- Set problem -
Output every line of the entries below verbatim, leaving out the pictures.

(Items stored in a collection)
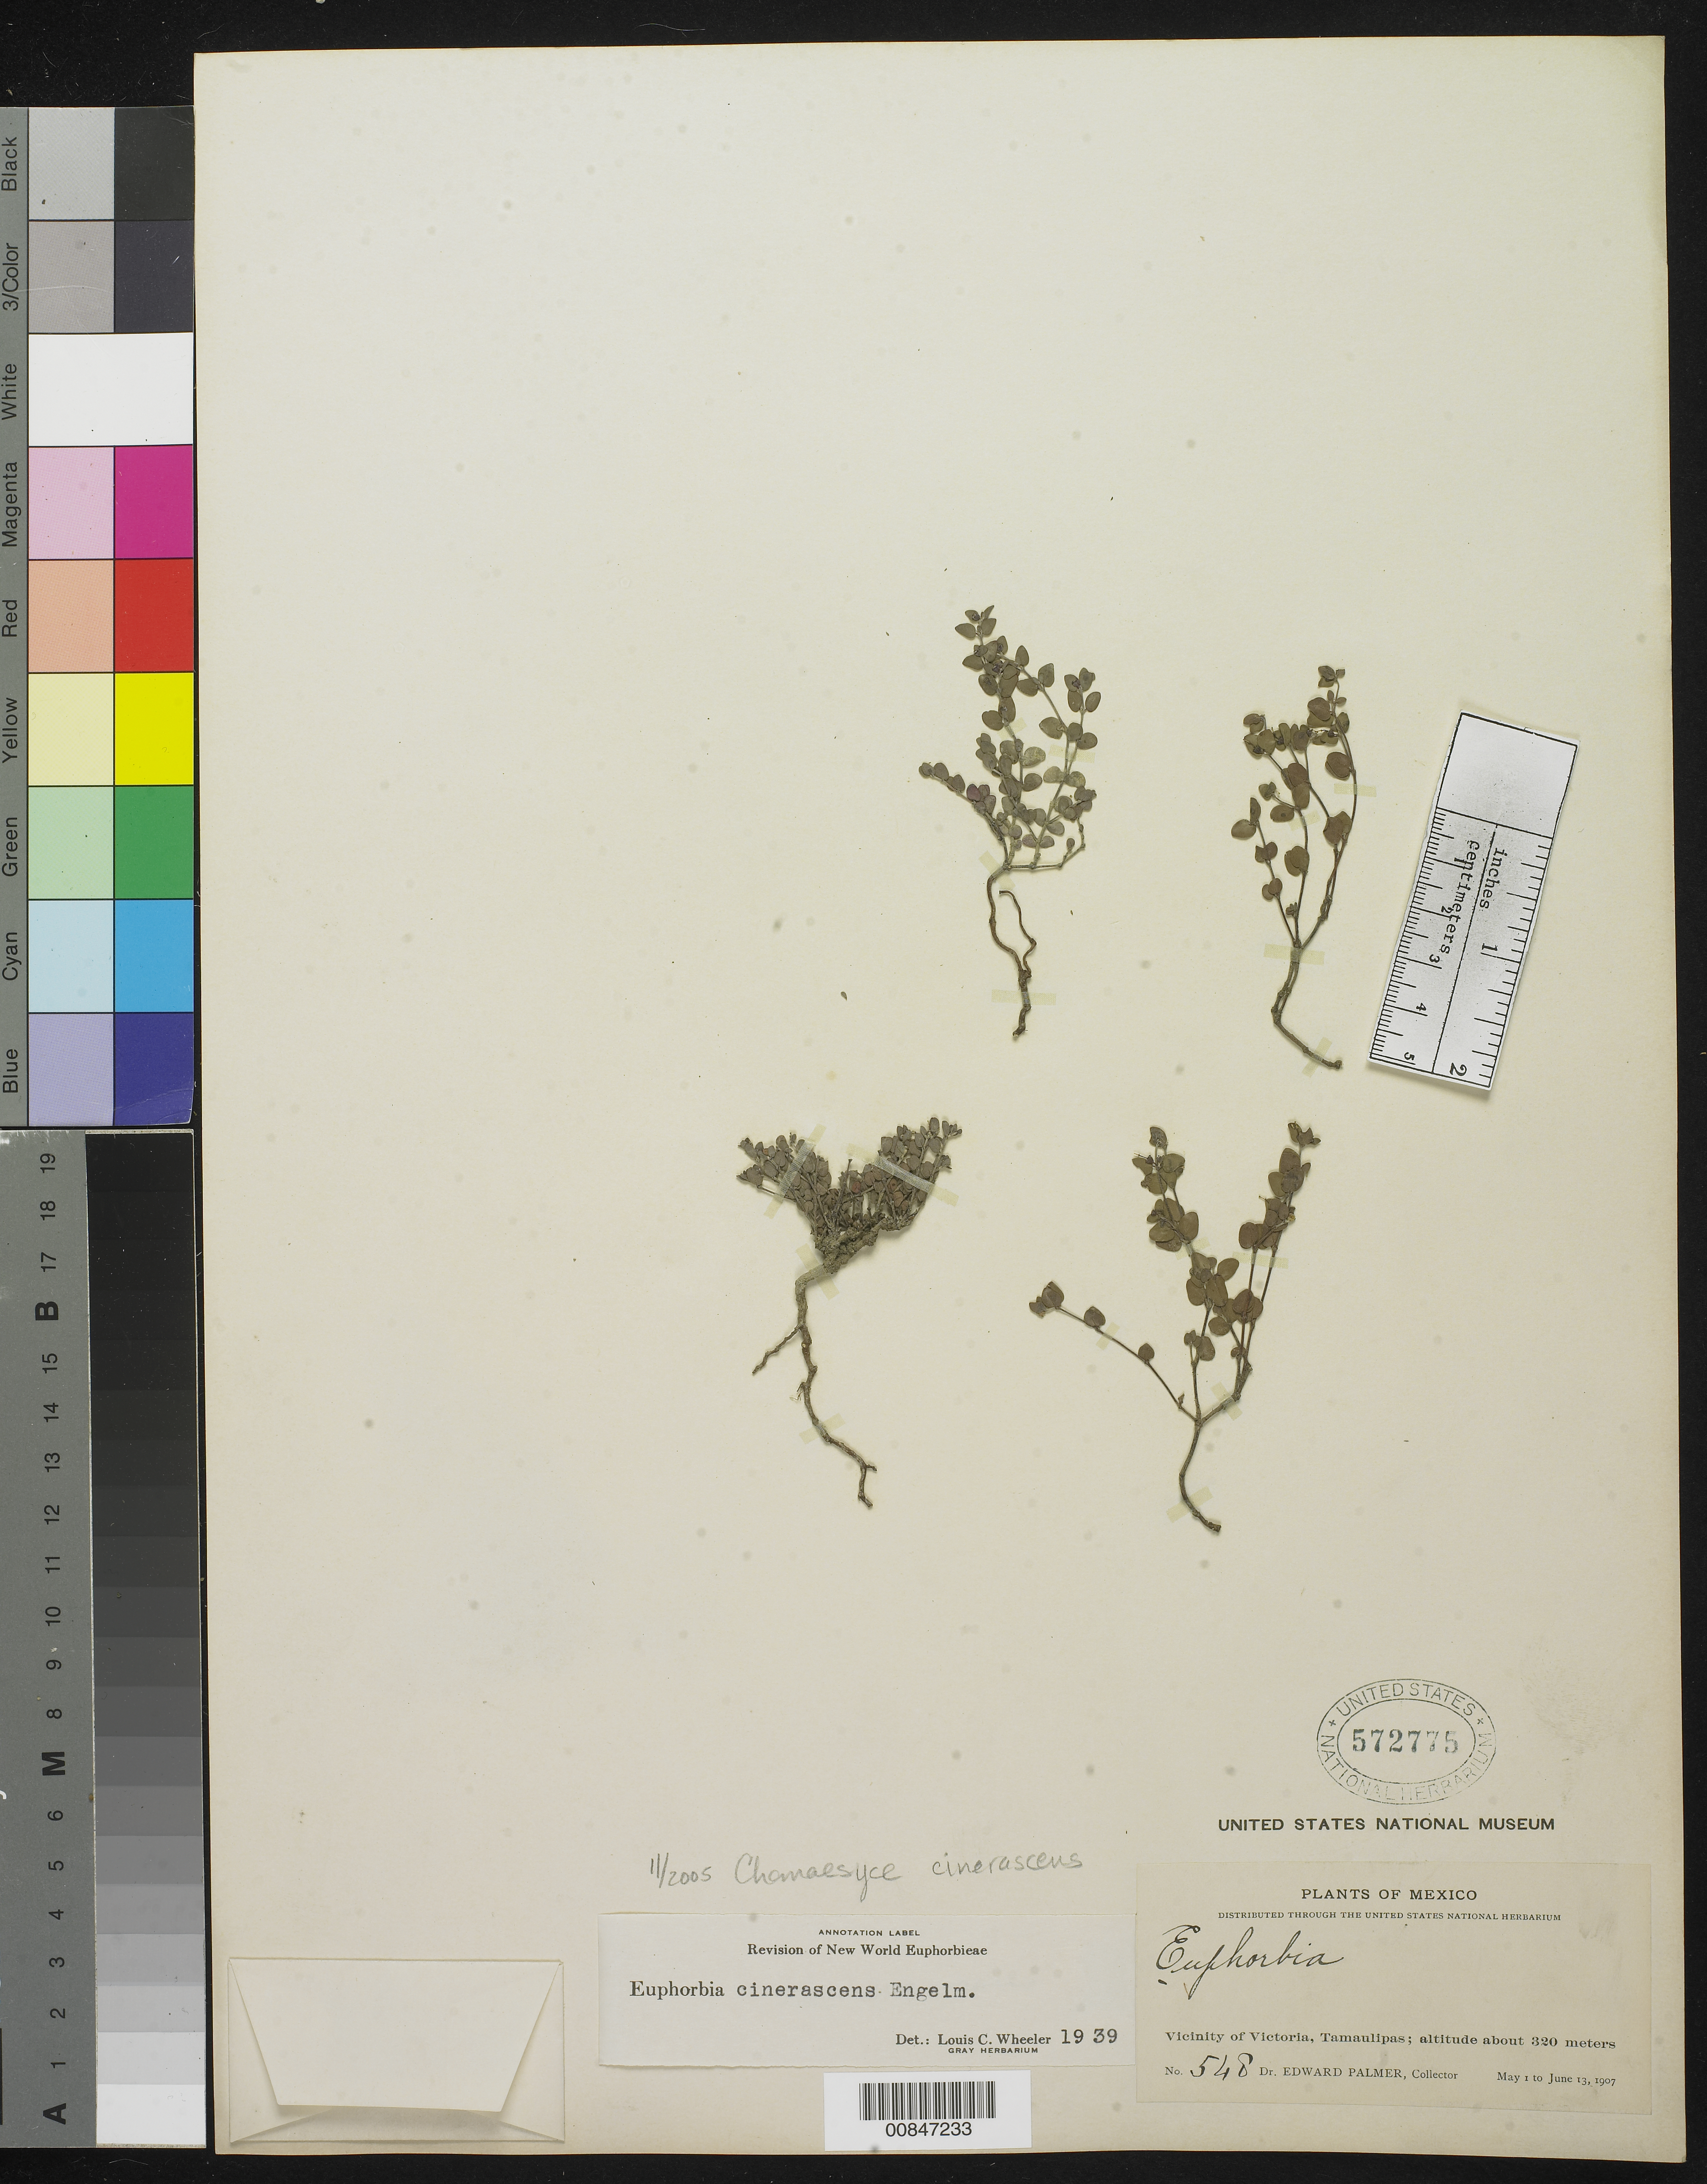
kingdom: Plantae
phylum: Tracheophyta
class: Magnoliopsida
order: Malpighiales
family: Euphorbiaceae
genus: Euphorbia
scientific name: Euphorbia cinerascens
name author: Engelm. in Emory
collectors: E. Palmer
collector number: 548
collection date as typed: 01 May 1907 to 13 Jun 1907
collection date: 1907-05-01/1907-06-13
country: Mexico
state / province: Tamaulipas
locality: Vicinity of Victoria.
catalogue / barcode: US 572775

- Result -
kingdom: Plantae
phylum: Tracheophyta
class: Magnoliopsida
order: Malpighiales
family: Euphorbiaceae
genus: Euphorbia
scientific name: Euphorbia cinerascens
name author: Engelm. in Emory
collectors: E. Palmer
collector number: 548
collection date as typed: 01 May 1907 to 13 Jun 1907
collection date: 1907-05-01/1907-06-13
country: Mexico
state / province: Tamaulipas
locality: Vicinity of Victoria.
catalogue / barcode: US 572775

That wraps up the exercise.